All the while, we are introduced to a wonderful cast of people. She interviews scientists and engineers, coastal geologists, solar geoengineers, tattooed fishermen in gore-smeared overalls, a director of an Arctic institute with an icicle-hung beard and a Biloxi-Chitimacha-Choctaw chief living on doomed land. One frustration I had was the omission of Black voices in the chapter about land loss and environmental disaster in Louisiana. A significant aspect of managing natural systems has to do with the paternalism of such projects — the question of whether the people most affected by these endeavors have a say in how they are carried out.

Kolbert repeatedly turns to attempts by humans to recreate the natural world. She visits large-scale dynamic hydrological models; marine tanks in which corals are subjected to stress to assist their artificial evolution into hardier organisms capable of coping with our changing seas; the construction of a desert pool in a building that looks like an industrial warehouse. These spaces, strangely irrigated with both hope and despair, remind us that Earth itself is a discrete system under stress, the site of an experiment in survival we have busily been conducting on ourselves.

Though as a writer she has a transporting ability to conjure place and atmosphere, Kolbert can at times be a strangely elusive presence in her own book. At many points, I wanted desperately to know how she felt about things. When I read her assessment of the scenery surrounding her in northern Greenland — which “could be described as bleak, or alternatively, as sublime” — I blinked, curious as to which she preferred. Pointing out this personal reticence is not a criticism of her work: “Under a White Sky” is important, necessary, urgent and phenomenally interesting. It has, however, made me muse on the ways we choose to write about the environmental emergency.

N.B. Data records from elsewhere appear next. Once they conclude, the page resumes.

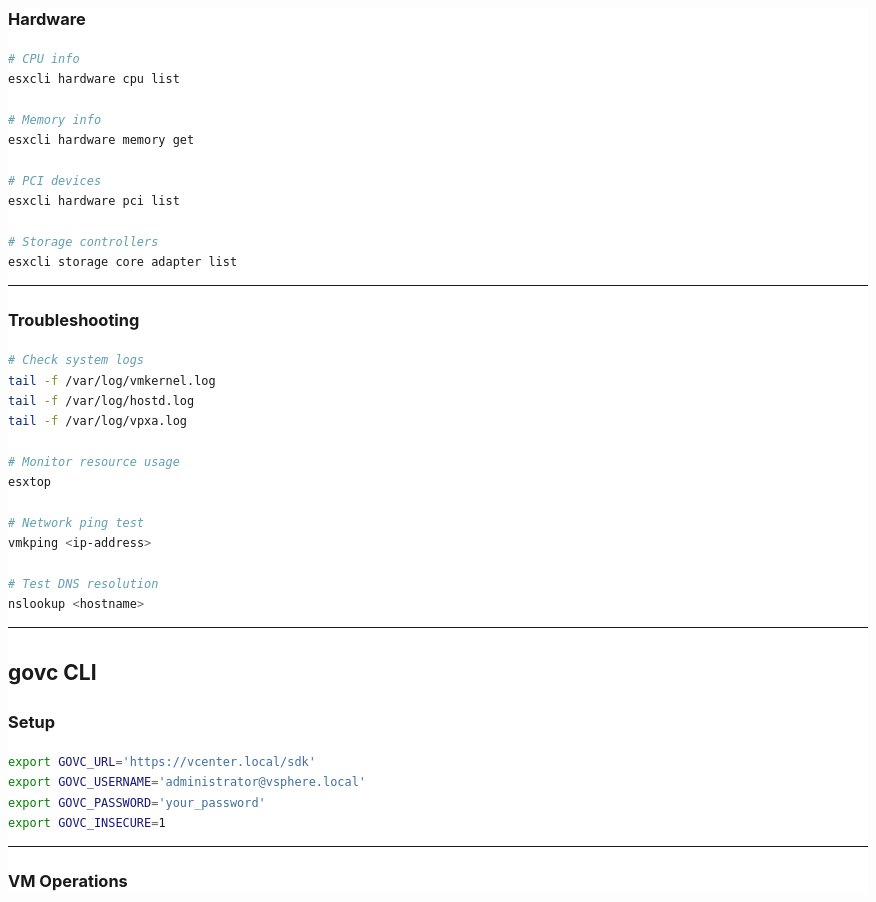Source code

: 
### **Hardware**

```bash
# CPU info
esxcli hardware cpu list

# Memory info
esxcli hardware memory get

# PCI devices
esxcli hardware pci list

# Storage controllers
esxcli storage core adapter list
```

---

### **Troubleshooting**

```bash
# Check system logs
tail -f /var/log/vmkernel.log
tail -f /var/log/hostd.log
tail -f /var/log/vpxa.log

# Monitor resource usage
esxtop

# Network ping test
vmkping <ip-address>

# Test DNS resolution
nslookup <hostname>
```

---

## **govc CLI**

### **Setup**

```bash
export GOVC_URL='https://vcenter.local/sdk'
export GOVC_USERNAME='administrator@vsphere.local'
export GOVC_PASSWORD='your_password'
export GOVC_INSECURE=1
```

---

### **VM Operations**
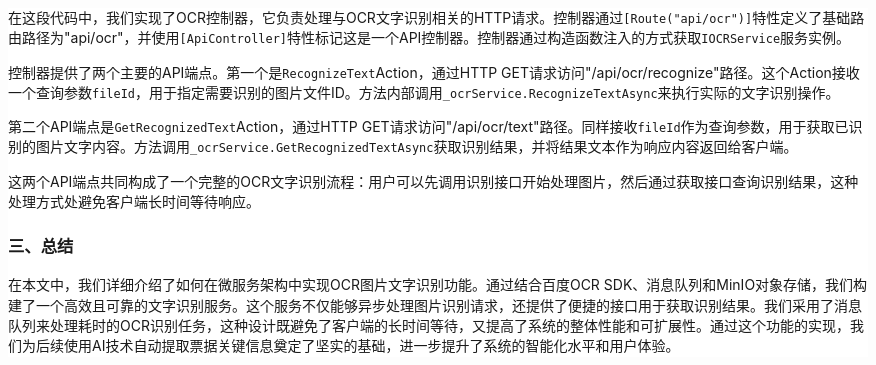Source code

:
 ```csharp
```
在这段代码中，我们实现了OCR控制器，它负责处理与OCR文字识别相关的HTTP请求。控制器通过`[Route("api/ocr")]`特性定义了基础路由路径为"api/ocr"，并使用`[ApiController]`特性标记这是一个API控制器。控制器通过构造函数注入的方式获取`IOCRService`服务实例。

控制器提供了两个主要的API端点。第一个是`RecognizeText`Action，通过HTTP GET请求访问"/api/ocr/recognize"路径。这个Action接收一个查询参数`fileId`，用于指定需要识别的图片文件ID。方法内部调用`_ocrService.RecognizeTextAsync`来执行实际的文字识别操作。

第二个API端点是`GetRecognizedText`Action，通过HTTP GET请求访问"/api/ocr/text"路径。同样接收`fileId`作为查询参数，用于获取已识别的图片文字内容。方法调用`_ocrService.GetRecognizedTextAsync`获取识别结果，并将结果文本作为响应内容返回给客户端。

这两个API端点共同构成了一个完整的OCR文字识别流程：用户可以先调用识别接口开始处理图片，然后通过获取接口查询识别结果，这种处理方式处避免客户端长时间等待响应。

### 三、总结
在本文中，我们详细介绍了如何在微服务架构中实现OCR图片文字识别功能。通过结合百度OCR SDK、消息队列和MinIO对象存储，我们构建了一个高效且可靠的文字识别服务。这个服务不仅能够异步处理图片识别请求，还提供了便捷的接口用于获取识别结果。我们采用了消息队列来处理耗时的OCR识别任务，这种设计既避免了客户端的长时间等待，又提高了系统的整体性能和可扩展性。通过这个功能的实现，我们为后续使用AI技术自动提取票据关键信息奠定了坚实的基础，进一步提升了系统的智能化水平和用户体验。

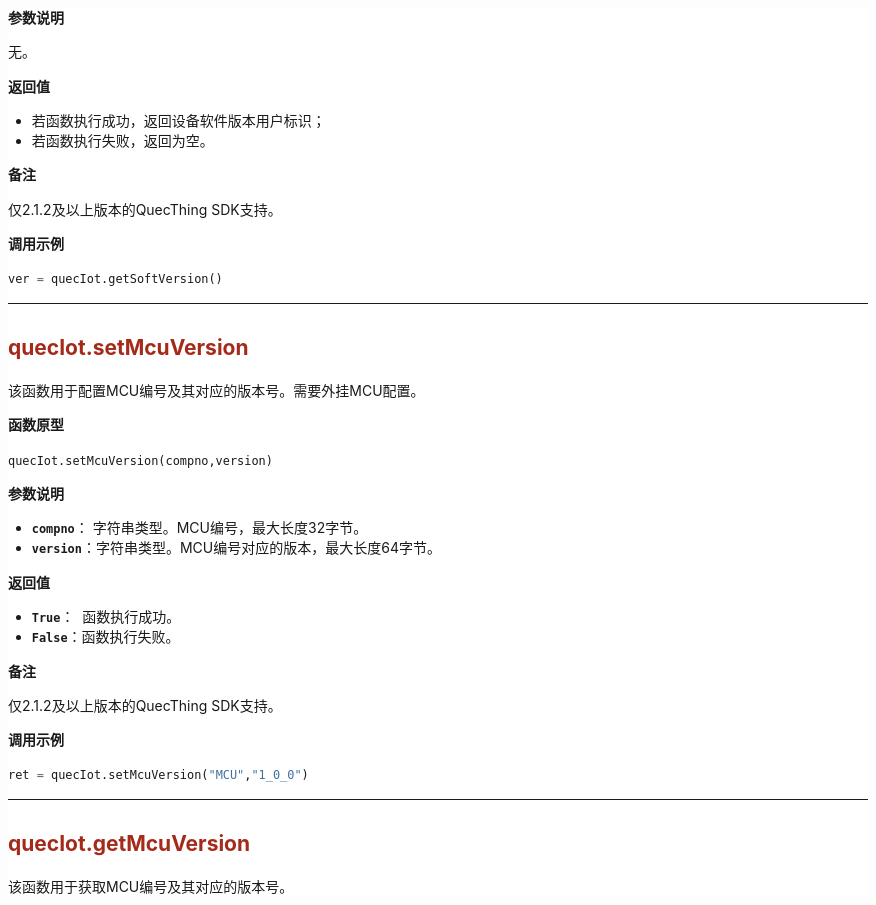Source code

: __参数说明__

无。

__返回值__

* 若函数执行成功，返回设备软件版本用户标识；
* 若函数执行失败，返回为空。

__备注__

仅2.1.2及以上版本的QuecThing SDK支持。

__调用示例__

```py
ver = quecIot.getSoftVersion()
```

---

<span id="setMcuVersion"></span>

## <font color=#A52A1A  >__quecIot.setMcuVersion__</font>

该函数用于配置MCU编号及其对应的版本号。需要外挂MCU配置。

__函数原型__

```py
quecIot.setMcuVersion(compno,version)
```

__参数说明__

* __`compno`__： 字符串类型。MCU编号，最大长度32字节。
* __`version`__：字符串类型。MCU编号对应的版本，最大长度64字节。

__返回值__

* __`True`__：&nbsp;&nbsp;函数执行成功。
* __`False`__：函数执行失败。

__备注__

仅2.1.2及以上版本的QuecThing SDK支持。

__调用示例__

```py
ret = quecIot.setMcuVersion("MCU","1_0_0")
```

---

<span id="getMcuVersion"> </span>

## <font color=#A52A1A  >__quecIot.getMcuVersion__</font>

该函数用于获取MCU编号及其对应的版本号。
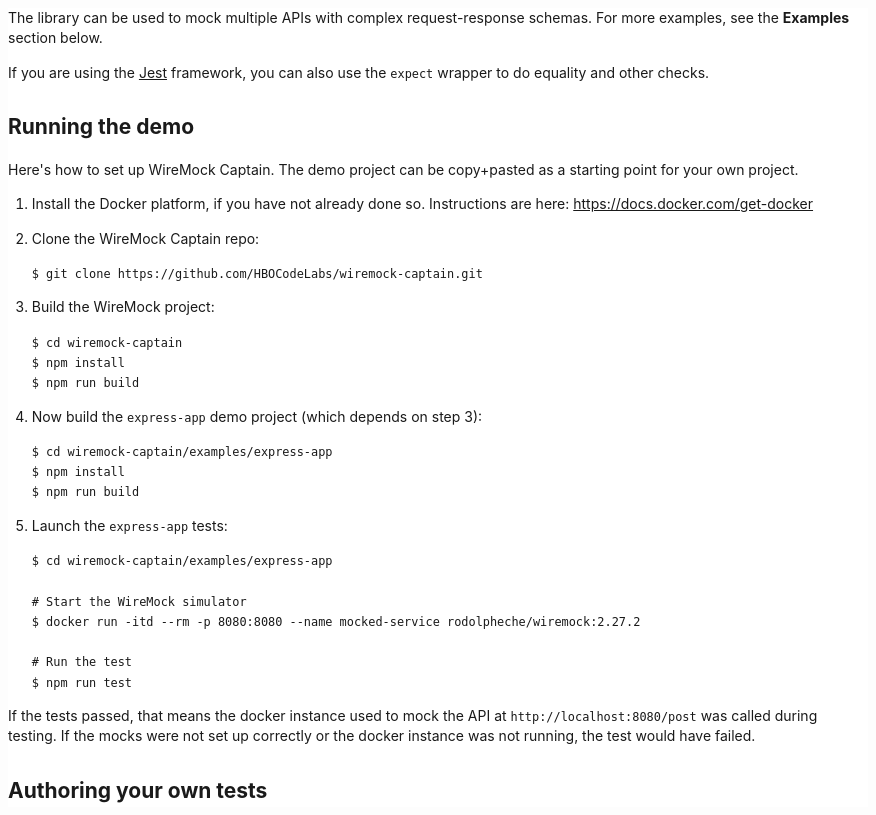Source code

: The library can be used to mock multiple APIs with complex request-response schemas. For more examples, see the
**Examples** section below.

If you are using the [Jest](https://jestjs.io/) framework, you can also use the `expect`
wrapper to do equality and other checks.


## Running the demo

Here's how to set up WireMock Captain.  The demo project can be copy+pasted as a starting point for your own project.

1. Install the Docker platform, if you have not already done so.  Instructions are here: https://docs.docker.com/get-docker

2. Clone the WireMock Captain repo:

   ```shell
   $ git clone https://github.com/HBOCodeLabs/wiremock-captain.git
   ```

3. Build the WireMock project:

   ```shell
   $ cd wiremock-captain
   $ npm install
   $ npm run build
   ```

4. Now build the `express-app` demo project (which depends on step 3):
   ```shell
   $ cd wiremock-captain/examples/express-app
   $ npm install
   $ npm run build
   ```

5. Launch the `express-app` tests:
   ```shell
   $ cd wiremock-captain/examples/express-app

   # Start the WireMock simulator
   $ docker run -itd --rm -p 8080:8080 --name mocked-service rodolpheche/wiremock:2.27.2

   # Run the test
   $ npm run test
   ```

If the tests passed, that means the docker instance used to mock the API at `http://localhost:8080/post` was called
during testing. If the mocks were not set up correctly or the docker instance was not running, the test would have
failed.


## Authoring your own tests

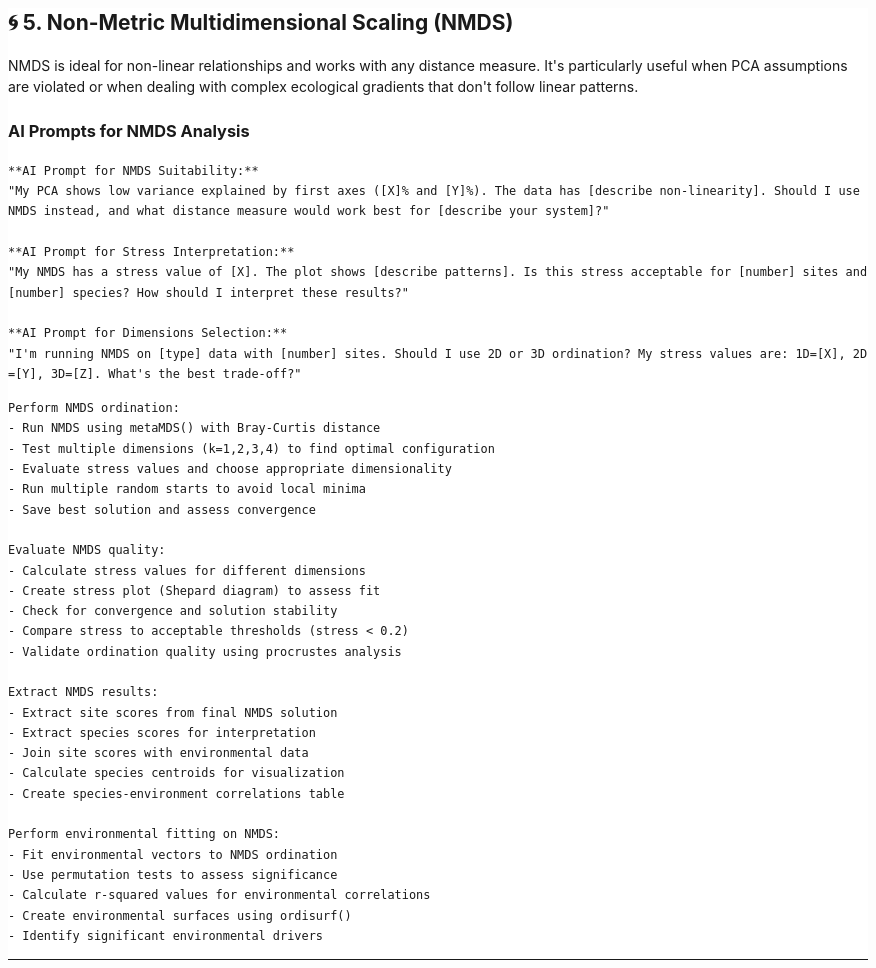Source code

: 
## 🌀 5. Non-Metric Multidimensional Scaling (NMDS)

NMDS is ideal for non-linear relationships and works with any distance measure. It's particularly useful when PCA assumptions are violated or when dealing with complex ecological gradients that don't follow linear patterns.

### **AI Prompts for NMDS Analysis**

```english
**AI Prompt for NMDS Suitability:**
"My PCA shows low variance explained by first axes ([X]% and [Y]%). The data has [describe non-linearity]. Should I use NMDS instead, and what distance measure would work best for [describe your system]?"

**AI Prompt for Stress Interpretation:**
"My NMDS has a stress value of [X]. The plot shows [describe patterns]. Is this stress acceptable for [number] sites and [number] species? How should I interpret these results?"

**AI Prompt for Dimensions Selection:**
"I'm running NMDS on [type] data with [number] sites. Should I use 2D or 3D ordination? My stress values are: 1D=[X], 2D=[Y], 3D=[Z]. What's the best trade-off?"
```

```english
Perform NMDS ordination:
- Run NMDS using metaMDS() with Bray-Curtis distance
- Test multiple dimensions (k=1,2,3,4) to find optimal configuration
- Evaluate stress values and choose appropriate dimensionality
- Run multiple random starts to avoid local minima
- Save best solution and assess convergence

Evaluate NMDS quality:
- Calculate stress values for different dimensions
- Create stress plot (Shepard diagram) to assess fit
- Check for convergence and solution stability
- Compare stress to acceptable thresholds (stress < 0.2)
- Validate ordination quality using procrustes analysis

Extract NMDS results:
- Extract site scores from final NMDS solution
- Extract species scores for interpretation
- Join site scores with environmental data
- Calculate species centroids for visualization
- Create species-environment correlations table

Perform environmental fitting on NMDS:
- Fit environmental vectors to NMDS ordination
- Use permutation tests to assess significance
- Calculate r-squared values for environmental correlations
- Create environmental surfaces using ordisurf()
- Identify significant environmental drivers
```

---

In 2014, Kolbert was asked whether she found writing about extinction depressing. She said it was, but it had to be looked in the face. “I’ve tried to transcend my own feelings,” she explained. There’s good reason to do so: In such a politically charged field, honest sentiment is too often weaponized as evidence of bias and weakness. Furthermore, the voice of reportage, like the voice of scientific papers, carries enormous cultural power. It bespeaks objectivity. It’s the voice we are told to use when we want to be taken seriously, when we don’t want our conclusions to be interpreted as simply being emotional; we’re taught such things muddy the force of truth.

Yet the people who toil to stop invasive carp or preserve desert pupfish do so for reasons that do not exist solely in the realm of science. All the conservation biologists I know have deep attachments to the creatures they study, and it is these passionate motivations that spur their efforts and assist the continued survival of the creatures in question. I’m reminded of the words of Robin Wall Kimmerer, botanist, writer and member of the Citizen Potawatomi Nation, who maintains that science can be a path to kinship with other species, and that it should be animated by more than simply pure analysis.

Beautifully and insistently, Kolbert shows us that it is time to think radically about the ways we manage the environment; time to work with what we have, using the knowledge we have, with our eyes fully open to the realities of where we are. Rigorous analysis and science journalism, the form in which Kolbert truly excels, is needed now more than ever. But alongside it, to enrich it, there should be other stories too: tender, careful investigations into the feelings that drive and shape our efforts to save the world.